Mauryn berhenti sejenak, menatapnya, lalu tertawa keras. Entah karena lucu atau karena mabuknya semakin parah. Sedetik kemudian, dia kembali menatap pria itu untuk beberapa saat. Mungkin karena alkohol, atau mungkin karena dia benar-benar butuh seseorang untuk mendengar, dia mulai berbicara. Dengan suara yang penuh emosi, dia menceritakan semuanya tentang Evan, tentang pengkhianatan, dan tentang betapa hancurnya dia.

Pria itu mendengarkan dengan sabar, sesekali mengangguk atau mengucapkan kata-kata penghiburan. Ketika Mauryn selesai, dia merasa batinnya sedikit lebih ringan, meskipun matanya masih sembap.

Beberapa jam kemudian, yang terjadi adalah potongan-potongan ingatan yang samar. Tawa, percakapan tak jelas, dan tangan laki-laki itu yang membantunya keluar dari kelab.

***

Ketika Mauryn membuka mata keesokan paginya, cahaya matahari yang menembus tirai tipis menyilaukan matanya. Mauryn meringis, mencoba menyesuaikan diri dengan cahaya itu. Kepalanya terasa berat, seperti ada marching band yang mengadakan konser di dalamnya. Dia melirik sekeliling, mencoba memahami di mana dia berada.

Saat itulah dia menyadari sesuatu yang janggal. Ini bukan kamarnya. Seprai putih bersih dan dekorasi netral ini jelas milik hotel.

"Ya Tuhan, apa yang aku lakukan?" bisiknya dengan panik.

Dia memeriksa dirinya sendiri. Tubuhnya polos tanpa sehelai benang pun. Pakaian yang dia kenakan semalam sudah tergeletak di lantai. Mauryn semakin panik. Tapi sebelum dia sempat mencerna situasinya, matanya tertuju pada seseorang yang tidur di sebelahnya.

Seorang pria.

Mauryn menahan napas, jantungnya seperti ingin meloncat keluar dari dadanya. Wajah pria itu tertutup sebagian oleh selimut, tapi ada sesuatu yang familiar...

Dia perlahan menarik selimut yang menutupi wajah pria itu.
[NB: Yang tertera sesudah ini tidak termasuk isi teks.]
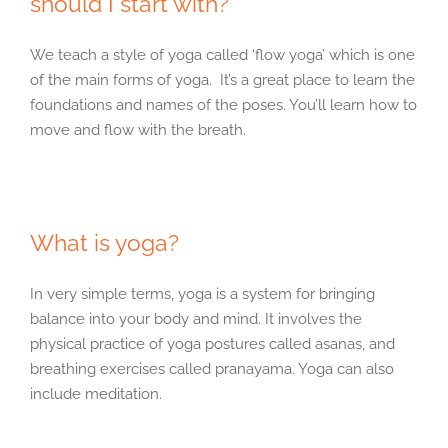
should I start with?
We teach a style of yoga called ‘flow yoga’ which is one
of the main forms of yoga. It’s a great place to learn the
foundations and names of the poses. You’ll learn how to
move and flow with the breath.
What is yoga?
In very simple terms, yoga is a system for bringing
balance into your body and mind. It involves the
physical practice of yoga postures called asanas, and
breathing exercises called pranayama. Yoga can also
include meditation.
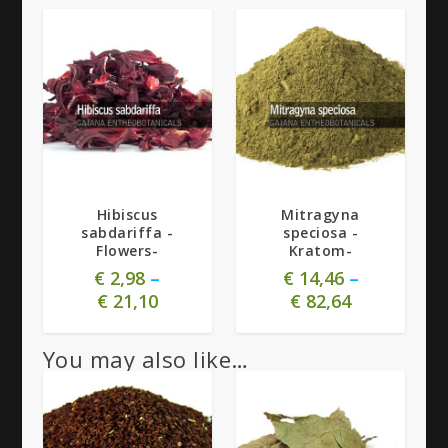
5.00
5.00
Hibiscus
Mitragyna
sabdariffa -
speciosa -
Flowers-
Kratom-
€
2,98
–
€
14,46
–
€
21,10
€
82,64
You may also like…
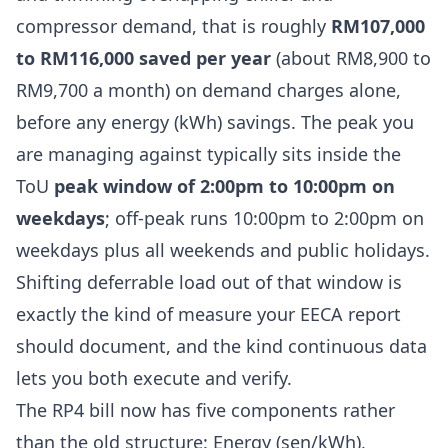
compressor demand, that is roughly
RM107,000
to RM116,000 saved per year
(about RM8,900 to
RM9,700 a month) on demand charges alone,
before any energy (kWh) savings. The peak you
are managing against typically sits inside the
ToU
peak window of 2:00pm to 10:00pm on
weekdays
; off-peak runs 10:00pm to 2:00pm on
weekdays plus all weekends and public holidays.
Shifting deferrable load out of that window is
exactly the kind of measure your EECA report
should document, and the kind continuous data
lets you both execute and verify.
The RP4 bill now has five components rather
than the old structure: Energy (sen/kWh),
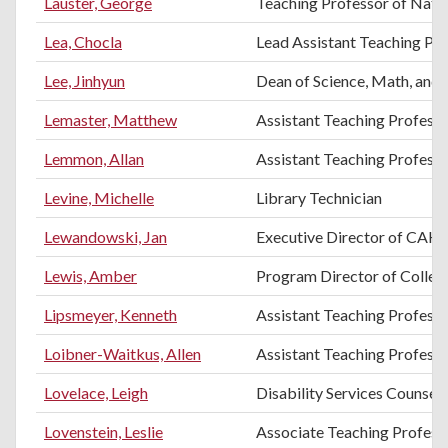
Lauster, George
Teaching Professor of Natur
Lea, Chocla
Lead Assistant Teaching Pr
Lee, Jinhyun
Dean of Science, Math, and 
Lemaster, Matthew
Assistant Teaching Profes
Lemmon, Allan
Assistant Teaching Profess
Levine, Michelle
Library Technician
Lewandowski, Jan
Executive Director of CAH
Lewis, Amber
Program Director of College
Lipsmeyer, Kenneth
Assistant Teaching Professo
Loibner-Waitkus, Allen
Assistant Teaching Professo
Lovelace, Leigh
Disability Services Counsel
Lovenstein, Leslie
Associate Teaching Professo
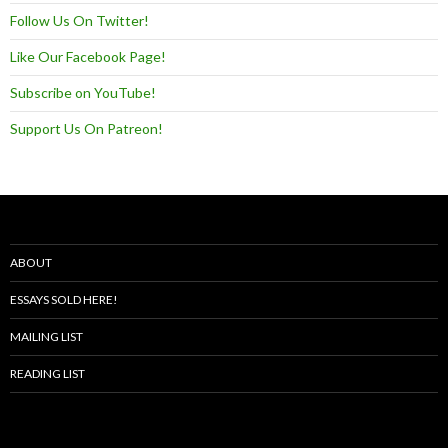
Follow Us On Twitter!
Like Our Facebook Page!
Subscribe on YouTube!
Support Us On Patreon!
ABOUT
ESSAYS SOLD HERE!
MAILING LIST
READING LIST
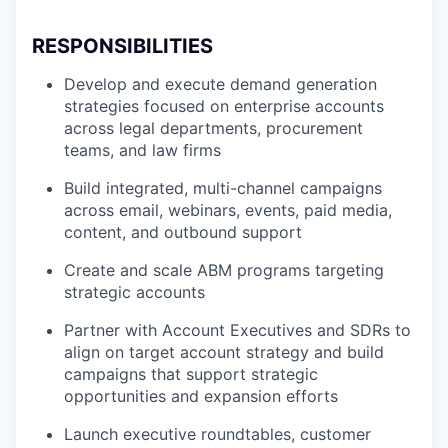
RESPONSIBILITIES
Develop and execute demand generation
strategies focused on enterprise accounts
across legal departments, procurement
teams, and law firms
Build integrated, multi-channel campaigns
across email, webinars, events, paid media,
content, and outbound support
Create and scale ABM programs targeting
strategic accounts
Partner with Account Executives and SDRs to
align on target account strategy and build
campaigns that support strategic
opportunities and expansion efforts
Launch executive roundtables, customer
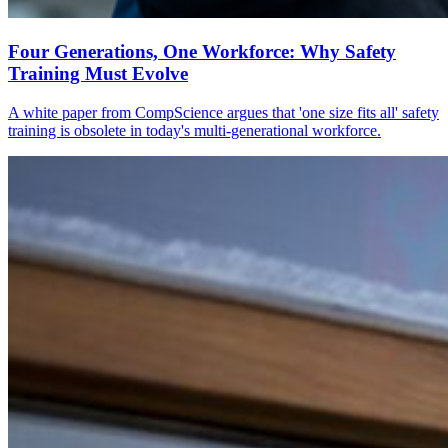
Four Generations, One Workforce: Why Safety
Training Must Evolve
A white paper from CompScience argues that 'one size fits all' safety
training is obsolete in today's multi-generational workforce.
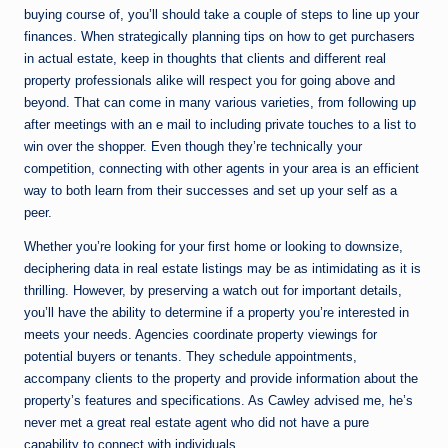
buying course of, you’ll should take a couple of steps to line up your
finances. When strategically planning tips on how to get purchasers
in actual estate, keep in thoughts that clients and different real
property professionals alike will respect you for going above and
beyond. That can come in many various varieties, from following up
after meetings with an e mail to including private touches to a list to
win over the shopper. Even though they’re technically your
competition, connecting with other agents in your area is an efficient
way to both learn from their successes and set up your self as a
peer.
Whether you’re looking for your first home or looking to downsize,
deciphering data in real estate listings may be as intimidating as it is
thrilling. However, by preserving a watch out for important details,
you’ll have the ability to determine if a property you’re interested in
meets your needs. Agencies coordinate property viewings for
potential buyers or tenants. They schedule appointments,
accompany clients to the property and provide information about the
property’s features and specifications. As Cawley advised me, he’s
never met a great real estate agent who did not have a pure
capability to connect with individuals.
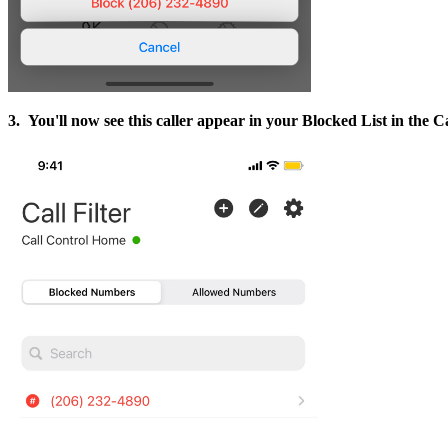
3. You'll now see this caller appear in your Blocked List in the Cal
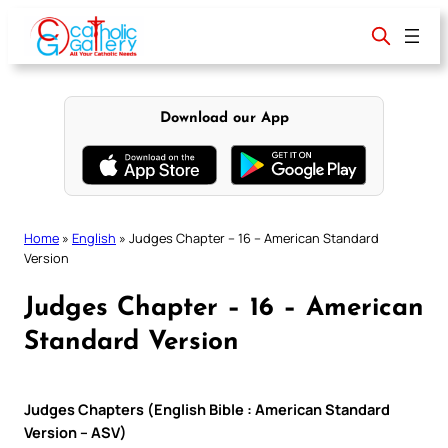
Skip
to
content
Download our App
Home
»
English
»
Judges Chapter – 16 – American Standard
Version
Judges Chapter – 16 – American
Standard Version
Judges Chapters (English Bible : American Standard
Version – ASV)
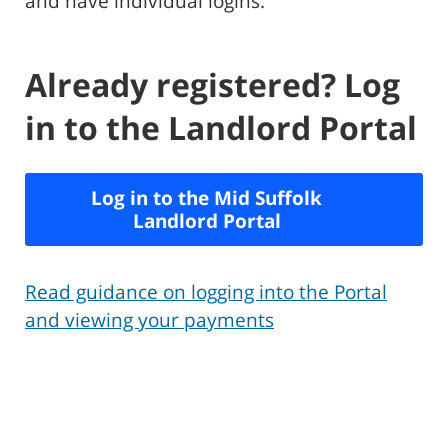
and have individual logins.
Already registered? Log
in to the Landlord Portal
Log in to the Mid Suffolk
Landlord Portal
Read guidance on logging into the Portal
and viewing your payments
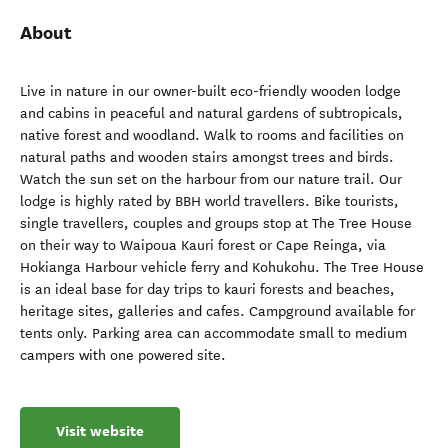
About
Live in nature in our owner-built eco-friendly wooden lodge
and cabins in peaceful and natural gardens of subtropicals,
native forest and woodland. Walk to rooms and facilities on
natural paths and wooden stairs amongst trees and birds.
Watch the sun set on the harbour from our nature trail. Our
lodge is highly rated by BBH world travellers. Bike tourists,
single travellers, couples and groups stop at The Tree House
on their way to Waipoua Kauri forest or Cape Reinga, via
Hokianga Harbour vehicle ferry and Kohukohu. The Tree House
is an ideal base for day trips to kauri forests and beaches,
heritage sites, galleries and cafes. Campground available for
tents only. Parking area can accommodate small to medium
campers with one powered site.
Visit website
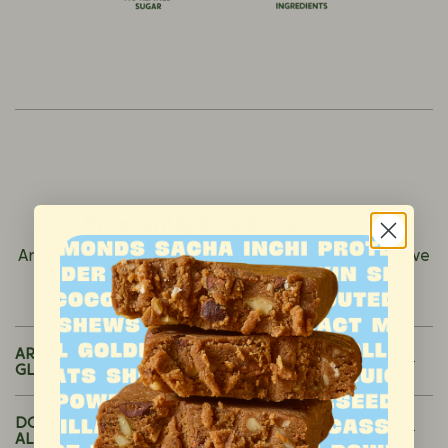
Frequently Asked Questions
Any question is a good question. Because we have
nothing to hide
ARE YOUR PRODUCTS ORGANIC, NON-GMO,
GLUTEN-FREE OR VEGAN?
DO YOUR PRODUCTS CONTAIN ANY
ALLERGENS (E.G., NUTS, DAIRY, SOY)?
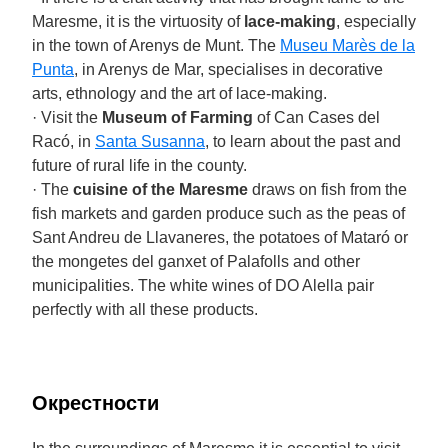
Maresme, it is the virtuosity of
lace-making
, especially
in the town of Arenys de Munt. The
Museu Marès de la
Punta
, in Arenys de Mar, specialises in decorative
arts, ethnology and the art of lace-making.
· Visit the
Museum of Farming
of Can Cases del
Racó, in
Santa Susanna
, to learn about the past and
future of rural life in the county.
· The
cuisine of the Maresme
draws on fish from the
fish markets and garden produce such as the peas of
Sant Andreu de Llavaneres, the potatoes of Mataró or
the mongetes del ganxet of Palafolls and other
municipalities. The white wines of DO Alella pair
perfectly with all these products.
Окрестности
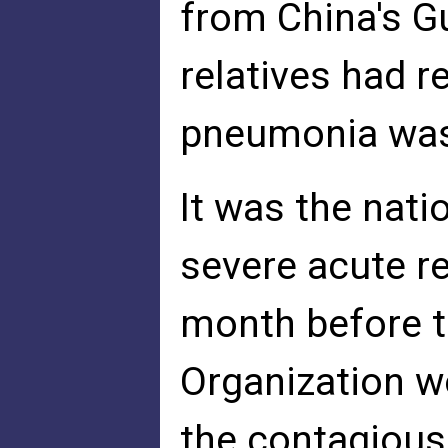
from China's G
relatives had r
pneumonia was 
It was the nati
severe acute re
month before t
Organization w
the contagious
Begitu melihatnya dengan jelas, Mauryn merasa seperti disambar petir.

"Kak Felix?!" serunya setengah berbisik, takut pria itu bangun.

Felix, senior kampus yang dulu pernah dia tolak dengan alasan konyol. Ingatan itu kembali menghantamnya.

Waktu itu, di sekitar pintu gerbang kampus, Felix tiba-tiba saja mendatangi Mauryn, dan mengajaknya berpacaran depan puluhan mahasiswa. Lalu apa jawaban Mauryn? "Maaf, aku nggak bisa pacaran sama cowok yang pake kemeja kotak-kotak hijau stabilo dengan celana cokelat. Selain itu, Kakak juga bau keringat. Aku orangnya jijikan. Nggak suka sama orang bau."

Dia hampir tak bisa bernapas ketika mengingat bagaimana dia pernah mempermalukan pria ini di depan umum.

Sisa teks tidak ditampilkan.